行き渋りには「一歩進んだ」自信を持たせる
休校が明けて、元気いっぱいに小学校に通うと思っていたのに、学校に行きたくない、ママといたい、など想像とは違うわが子の反応が見られ、戸惑っている家庭もあるかもしれません。
「学校に行きたくない、通学途中で足が止まってしまう、どうしても教室に入れないなど、これらはすべて心理学の用語で『分離不安』といわれる状態です。特に1年生の場合、保育園や幼稚園にはお母さんが送り迎えをしてくれたのに、基本的には一人(もしくは集団)で登下校することになりますし、学校の中には当然のことながら親はいません。それは子どもにとって、なかでも分離不安が強い子どもにとっては、私たちが想像する以上に大変な状態です。
しかし休校明けのこの時期に低学年のお子さんがこのような状態に陥ることは、さほど心配すべき状態ではありません。分離不安が長期にわたって続くときや、高学年になって再びぶり返す場合は注意が必要ですが、休校明けの低学年でこのような状態がある場合は、しばらく様子をみましょう」
では具体的に、どのように向き合えばいいのでしょうか。
「なぜ学校に行かないのかと叱ったり、無理に連れていったりするよりも、優しい声で『今日はどこまでならできるかな?』と聞いてあげてください。選択肢を与えて、自身に自分の行動を選ばせるのです。

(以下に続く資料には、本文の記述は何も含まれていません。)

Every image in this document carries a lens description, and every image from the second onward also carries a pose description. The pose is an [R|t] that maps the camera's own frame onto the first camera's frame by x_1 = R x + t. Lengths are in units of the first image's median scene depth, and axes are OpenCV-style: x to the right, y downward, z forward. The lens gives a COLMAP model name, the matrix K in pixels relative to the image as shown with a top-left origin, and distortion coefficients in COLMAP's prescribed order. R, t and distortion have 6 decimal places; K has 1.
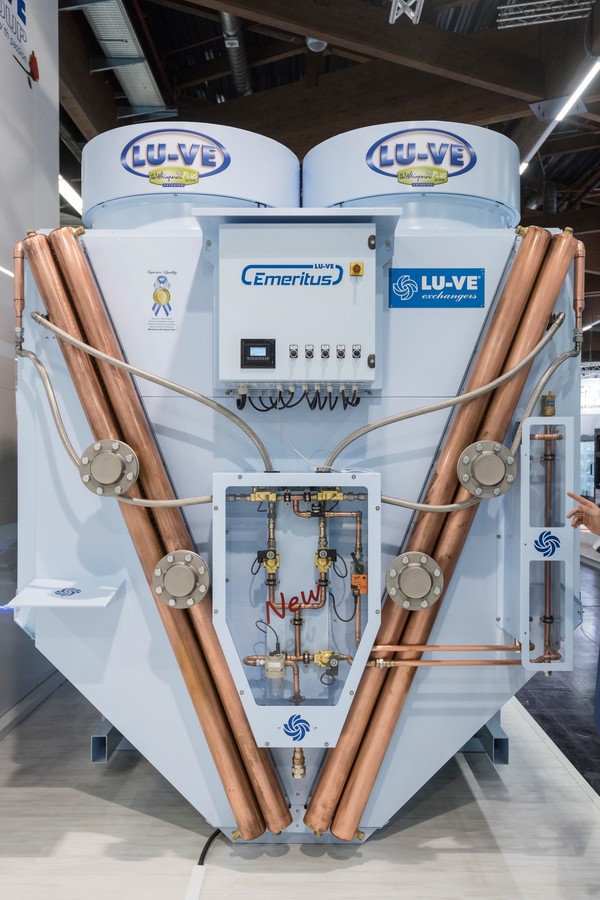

例えば校門までなら行けると答えたら今日はそこまで、それ以上は無理強いしないようにします。そして次の日にはまた同じことを聞いてみる。すると次第に『じゃあ保健室まで行ってみよう』とか、『担任の先生に会ってみる』といったように、少しずつ変化していくと思います。
大切なのは、焦らず子どもの歩調に親が合わせること。自分で決めて、選んで、それができた、という積み重ねを積むことで自己肯定感が高まり、子どもの自信につながります」
そして学校から帰ってきたら、一日の頑張りを褒めて、リラックスさせてあげましょう。低学年でも簡単にできるリラックス法は、深呼吸です。
2.口からゆっくり6秒かけて息を吐き切る。
ゆっくりと息を吸う、吐くことで副交感神経が優位となり、リラックスできます。例えばリコーダーやシャボン玉を吹くなど、思いっきり息を吐けるようなことであれば、深呼吸でなくても構いません。
そして子どもの心の状態には、大人の心の状態が大きく影響します。子どもをケアするだけでなく、お父さん、お母さん自身もおしゃべりしたり、ヨガやランニング、読書をしたりするなどリラックスできる時間をできるだけ確保して、この先長く続く可能性のあるウィズコロナの時代を乗り越えましょう。